_DATA TO PROCESS_
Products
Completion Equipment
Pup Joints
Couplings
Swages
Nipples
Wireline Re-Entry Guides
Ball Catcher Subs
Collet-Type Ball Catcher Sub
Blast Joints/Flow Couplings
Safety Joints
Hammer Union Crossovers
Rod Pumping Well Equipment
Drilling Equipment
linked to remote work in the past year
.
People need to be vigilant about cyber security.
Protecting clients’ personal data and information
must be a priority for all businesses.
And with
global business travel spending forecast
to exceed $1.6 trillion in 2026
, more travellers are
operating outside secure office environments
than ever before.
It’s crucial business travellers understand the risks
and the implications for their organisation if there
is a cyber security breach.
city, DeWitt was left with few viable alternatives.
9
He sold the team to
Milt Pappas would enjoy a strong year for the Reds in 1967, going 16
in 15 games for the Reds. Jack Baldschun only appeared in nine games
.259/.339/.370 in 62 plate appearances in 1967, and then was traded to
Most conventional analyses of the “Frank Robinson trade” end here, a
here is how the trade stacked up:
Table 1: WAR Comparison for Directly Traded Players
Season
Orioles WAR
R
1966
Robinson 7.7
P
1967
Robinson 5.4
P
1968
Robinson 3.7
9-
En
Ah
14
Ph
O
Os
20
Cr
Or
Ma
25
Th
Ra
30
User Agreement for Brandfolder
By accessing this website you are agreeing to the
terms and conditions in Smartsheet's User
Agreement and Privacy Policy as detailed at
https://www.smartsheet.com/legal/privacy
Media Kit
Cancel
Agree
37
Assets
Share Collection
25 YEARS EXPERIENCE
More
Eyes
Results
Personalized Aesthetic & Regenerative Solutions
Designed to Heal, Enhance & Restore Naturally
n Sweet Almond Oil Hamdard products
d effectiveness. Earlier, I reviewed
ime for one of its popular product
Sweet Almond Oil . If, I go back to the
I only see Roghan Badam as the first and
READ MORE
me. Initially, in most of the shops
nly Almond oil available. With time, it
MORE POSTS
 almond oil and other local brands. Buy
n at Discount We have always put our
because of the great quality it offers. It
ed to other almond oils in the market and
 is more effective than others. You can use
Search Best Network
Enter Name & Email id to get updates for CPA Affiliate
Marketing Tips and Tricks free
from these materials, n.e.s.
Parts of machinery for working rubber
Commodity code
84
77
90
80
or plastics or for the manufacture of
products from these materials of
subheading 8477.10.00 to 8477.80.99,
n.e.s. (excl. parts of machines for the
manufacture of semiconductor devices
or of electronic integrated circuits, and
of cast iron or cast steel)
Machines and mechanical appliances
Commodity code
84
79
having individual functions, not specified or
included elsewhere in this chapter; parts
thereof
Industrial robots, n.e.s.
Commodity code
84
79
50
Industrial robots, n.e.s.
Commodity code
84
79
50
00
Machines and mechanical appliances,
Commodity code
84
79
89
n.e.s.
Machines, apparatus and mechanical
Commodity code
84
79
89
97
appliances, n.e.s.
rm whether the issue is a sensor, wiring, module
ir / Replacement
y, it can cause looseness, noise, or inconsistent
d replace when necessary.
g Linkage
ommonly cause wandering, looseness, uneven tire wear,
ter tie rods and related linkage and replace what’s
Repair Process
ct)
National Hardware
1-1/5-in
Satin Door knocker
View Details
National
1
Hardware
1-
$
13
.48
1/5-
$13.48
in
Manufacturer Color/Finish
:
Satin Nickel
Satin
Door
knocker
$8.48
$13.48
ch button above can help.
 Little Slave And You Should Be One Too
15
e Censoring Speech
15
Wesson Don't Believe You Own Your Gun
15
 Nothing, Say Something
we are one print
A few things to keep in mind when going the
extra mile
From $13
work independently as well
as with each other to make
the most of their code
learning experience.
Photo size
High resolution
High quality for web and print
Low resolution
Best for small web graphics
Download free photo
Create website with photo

_TASK ITEM_
Look above for the line holding "Robinson 7.7". Print it and every line after it, exactly, through the line holding "having individual functions, not specified or".

_TASK OUTPUT_
Robinson 7.7
P
1967
Robinson 5.4
P
1968
Robinson 3.7
9-
En
Ah
14
Ph
O
Os
20
Cr
Or
Ma
25
Th
Ra
30
User Agreement for Brandfolder
By accessing this website you are agreeing to the
terms and conditions in Smartsheet's User
Agreement and Privacy Policy as detailed at
https://www.smartsheet.com/legal/privacy
Media Kit
Cancel
Agree
37
Assets
Share Collection
25 YEARS EXPERIENCE
More
Eyes
Results
Personalized Aesthetic & Regenerative Solutions
Designed to Heal, Enhance & Restore Naturally
n Sweet Almond Oil Hamdard products
d effectiveness. Earlier, I reviewed
ime for one of its popular product
Sweet Almond Oil . If, I go back to the
I only see Roghan Badam as the first and
READ MORE
me. Initially, in most of the shops
nly Almond oil available. With time, it
MORE POSTS
 almond oil and other local brands. Buy
n at Discount We have always put our
because of the great quality it offers. It
ed to other almond oils in the market and
 is more effective than others. You can use
Search Best Network
Enter Name & Email id to get updates for CPA Affiliate
Marketing Tips and Tricks free
from these materials, n.e.s.
Parts of machinery for working rubber
Commodity code
84
77
90
80
or plastics or for the manufacture of
products from these materials of
subheading 8477.10.00 to 8477.80.99,
n.e.s. (excl. parts of machines for the
manufacture of semiconductor devices
or of electronic integrated circuits, and
of cast iron or cast steel)
Machines and mechanical appliances
Commodity code
84
79
having individual functions, not specified or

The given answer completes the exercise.